One of your important roles in the prevention and treatment of COPD is to identify patient risk factors for this disease. Risk factors include genetics and environmental exposures.

Of every two people with the same smoking history, one may develop COPD; of every six people diagnosed with COPD, one has never smoked. A genetic predisposition is thought to be the reason these nonsmokers develop COPD.1,2

Genetic risk factors for COPD aren't clearly understood and require further research, but the most studied and documented genetic risk factor is alpha1 antitrypsin deficiency.1,2 Alpha1 antitrypsin is an enzyme produced mostly in the liver that primarily protects the lungs from injury. A deficiency of this enzyme predisposes adults to the early development of emphysema.2

An estimated 100,000 people in the United States have this enzyme deficiency, but only about 10% of them have been diagnosed.2 Although both smokers and nonsmokers with the deficiency experience a decline in lung function, smokers have an increased risk of rapid disease progression.1

Cigarette smoking is by far the most common cause for the development and progression of COPD.1,2 In addition, exposure to secondhand smoke (passive smoking) increases the risk of COPD in nonsmokers.1 Exposure to cigarette smoke initiates the inflammatory cascade in the airways and lungs, and the continued exposure to noxious irritants may result in obstructive airflow limitation.

DATA RECORDS |
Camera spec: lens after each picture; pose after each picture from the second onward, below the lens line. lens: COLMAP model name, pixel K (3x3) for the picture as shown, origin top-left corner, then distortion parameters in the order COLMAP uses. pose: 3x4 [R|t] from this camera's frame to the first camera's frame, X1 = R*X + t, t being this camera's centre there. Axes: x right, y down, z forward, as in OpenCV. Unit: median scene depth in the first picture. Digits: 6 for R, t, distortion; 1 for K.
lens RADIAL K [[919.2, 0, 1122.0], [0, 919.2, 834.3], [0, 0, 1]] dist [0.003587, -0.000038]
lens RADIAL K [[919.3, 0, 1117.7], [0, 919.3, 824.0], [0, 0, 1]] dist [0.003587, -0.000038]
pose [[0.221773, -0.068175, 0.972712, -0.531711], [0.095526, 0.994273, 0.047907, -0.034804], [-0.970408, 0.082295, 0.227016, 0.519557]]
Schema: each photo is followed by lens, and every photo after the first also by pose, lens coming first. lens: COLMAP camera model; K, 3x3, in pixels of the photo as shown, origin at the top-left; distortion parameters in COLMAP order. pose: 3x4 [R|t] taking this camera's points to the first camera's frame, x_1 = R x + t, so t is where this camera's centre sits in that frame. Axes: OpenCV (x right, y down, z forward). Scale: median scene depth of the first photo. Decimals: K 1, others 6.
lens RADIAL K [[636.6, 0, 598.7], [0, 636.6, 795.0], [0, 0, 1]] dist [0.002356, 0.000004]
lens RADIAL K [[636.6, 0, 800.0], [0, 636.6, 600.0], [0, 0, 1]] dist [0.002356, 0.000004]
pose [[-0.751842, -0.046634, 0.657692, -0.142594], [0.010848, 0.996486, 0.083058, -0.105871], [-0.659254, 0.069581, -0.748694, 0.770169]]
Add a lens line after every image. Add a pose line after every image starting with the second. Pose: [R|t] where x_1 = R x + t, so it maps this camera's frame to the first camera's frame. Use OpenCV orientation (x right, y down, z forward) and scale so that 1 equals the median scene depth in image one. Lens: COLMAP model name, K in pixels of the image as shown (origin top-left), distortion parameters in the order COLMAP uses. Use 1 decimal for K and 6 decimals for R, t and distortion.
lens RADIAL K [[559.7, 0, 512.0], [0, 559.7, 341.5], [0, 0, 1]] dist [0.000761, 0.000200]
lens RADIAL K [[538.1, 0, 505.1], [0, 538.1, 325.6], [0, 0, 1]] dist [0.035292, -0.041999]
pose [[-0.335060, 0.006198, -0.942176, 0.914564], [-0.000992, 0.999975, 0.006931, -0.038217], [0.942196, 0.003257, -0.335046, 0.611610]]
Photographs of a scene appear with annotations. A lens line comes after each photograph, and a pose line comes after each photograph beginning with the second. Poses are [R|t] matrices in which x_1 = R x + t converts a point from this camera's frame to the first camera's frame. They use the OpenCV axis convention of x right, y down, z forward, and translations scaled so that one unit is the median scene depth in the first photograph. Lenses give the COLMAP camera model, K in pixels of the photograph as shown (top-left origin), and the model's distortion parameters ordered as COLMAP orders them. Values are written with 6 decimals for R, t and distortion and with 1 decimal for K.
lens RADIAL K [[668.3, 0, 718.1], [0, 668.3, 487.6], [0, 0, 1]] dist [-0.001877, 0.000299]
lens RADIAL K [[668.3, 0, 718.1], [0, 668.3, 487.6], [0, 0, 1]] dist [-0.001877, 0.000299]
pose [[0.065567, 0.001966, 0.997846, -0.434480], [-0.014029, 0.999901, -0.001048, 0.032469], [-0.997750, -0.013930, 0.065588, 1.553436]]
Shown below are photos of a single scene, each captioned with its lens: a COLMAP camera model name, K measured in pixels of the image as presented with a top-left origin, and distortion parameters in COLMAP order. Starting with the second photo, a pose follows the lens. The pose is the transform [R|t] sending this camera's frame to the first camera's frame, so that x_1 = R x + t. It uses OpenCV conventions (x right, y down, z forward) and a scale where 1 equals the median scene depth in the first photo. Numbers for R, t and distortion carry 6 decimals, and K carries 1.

COMPLETE THE FOLLOWING |
• 1. List each statistic in the COPD risk-factor text that gives a number or proportion of people.
• 2. According to the COPD risk-factor text, in what organ is alpha1 antitrypsin mostly produced?
• 3. Write a continuation of the COPD risk-factor text, beginning after its last sentence.
The lines come from a different source than the COPD text.

TASK RESULTS |
• 1.
- One of every two people with the same smoking history may develop COPD.
- One of every six people diagnosed with COPD has never smoked.
- An estimated 100,000 people in the United States have alpha1 antitrypsin deficiency.
- Only about 10% of those people have been diagnosed.

• 2. It is produced mostly in the liver.

• 3.
Carbon monoxide, a byproduct of cigarette smoking, adds to a patient's problems. In the body, carbon monoxide combines with hemoglobin to form carboxyhemoglobin. These hemoglobin molecules are inefficient carriers of oxygen to the body's tissues and only worsen hypoxemia. Other environmental risk factors include exposure to occupational dusts and chemicals, and indoor and outdoor air pollution.1 An estimated 19% of those with COPD develop the disease secondary to occupational exposure, and 31% of them are nonsmokers.1

The GOLD report cites several other risk factors that have been identified through research, including respiratory injuries during gestation and childhood that interfere with normal lung growth and development, asthma, lower socioeconomic status, viral and bacterial infections, and poor nutrition.1 (See What are the risks for developing COPD?)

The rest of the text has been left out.